Lincoln Aftergood, Opinion Editor

When CESJDS administrators stated that there would be no high school final exams this year, many students felt relieved. Yet this is a short-sighted view. Finals allow students to retain the information they learned and prepare them for future college tests.

Exams are administered at the end of the school year to test students’ acquisition of knowledge. They compel students to review what they have learned and to revisit what they might not have understood before. They give students a second chance at learning.

Without the final exam, one important incentive for students to study and review previous instruction is eliminated. Because of this, many people will forget what they have learned soon after it was taught. This sets them up for failure in the future when they encounter a topic that requires them to build upon what they previously studied.

However, this natural cycle of learning and forgetting can be broken by the intensive studying that the final test encourages. As students attempt to retain information by preparing for the final, they try out different strategies. Eventually they may discover a few that work effectively.

Acquiring practical study strategies can often mean the difference between doing well in a class or not. Learning through studying for finals would help JDS students immensely in their academic pursuits.

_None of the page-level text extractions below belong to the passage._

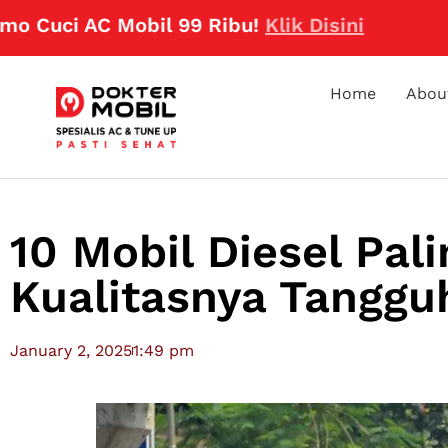
i AC Mobil 99 Ribu!
Klik Disini
Home
Abou
10 Mobil Diesel Pali
Kualitasnya Tanggu
January 2, 2025
1:49 pm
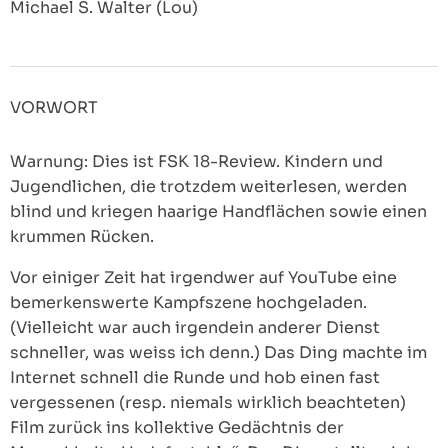
Michael S. Walter (Lou)
VORWORT
Warnung: Dies ist FSK 18-Review. Kindern und
Jugendlichen, die trotzdem weiterlesen, werden
blind und kriegen haarige Handflächen sowie einen
krummen Rücken.
Vor einiger Zeit hat irgendwer auf YouTube eine
bemerkenswerte Kampfszene hochgeladen.
(Vielleicht war auch irgendein anderer Dienst
schneller, was weiss ich denn.) Das Ding machte im
Internet schnell die Runde und hob einen fast
vergessenen (resp. niemals wirklich beachteten)
Film zurück ins kollektive Gedächtnis der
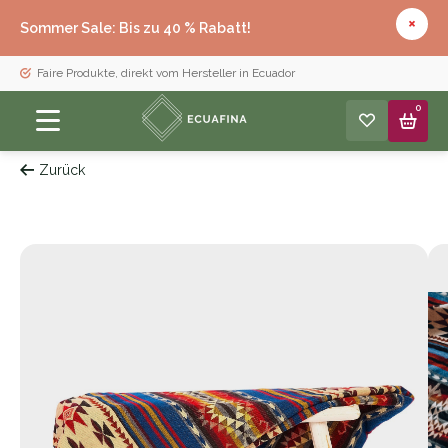
Sommer Sale: Bis zu 40 % Rabatt!
Faire Produkte, direkt vom Hersteller in Ecuador
0
Zurück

Along with learning how to study intensively, finals teach students how to efficiently take long tests. JDS finals are all two hours long, which is useful practice for students on their way to college. Finals are the one opportunity for students to really experience exams similar to those they will likely encounter in their university classes.

JDS finals are also worth 10% of a student’s overall grade in a class. Administering a test that is so significant for students’ grades helps the students learn how to cope with the stress of large assignments. It gives them a chance to learn how to deal with their stress in a healthy manner. Eliminating the final would only leave them unprepared for the challenges they will have to face in the future.

People like to complain that finals are stressful, and they are right. But they fail to consider the alternative. It would be much more stressful to arrive in college without the kind of testing experience that finals provide, and then to do poorly on the first few tests. Compared to college, these exams have much lower stakes.

For the past two years, JDS has not held finals because of COVID-19. While it is unfortunate that the exams had to be canceled, it was understandable. However, these unusual circumstances should not lead JDS to eliminate finals altogether. Upon the return of normalcy, final exams should once again become standard practice because they provide valuable experience for high school students.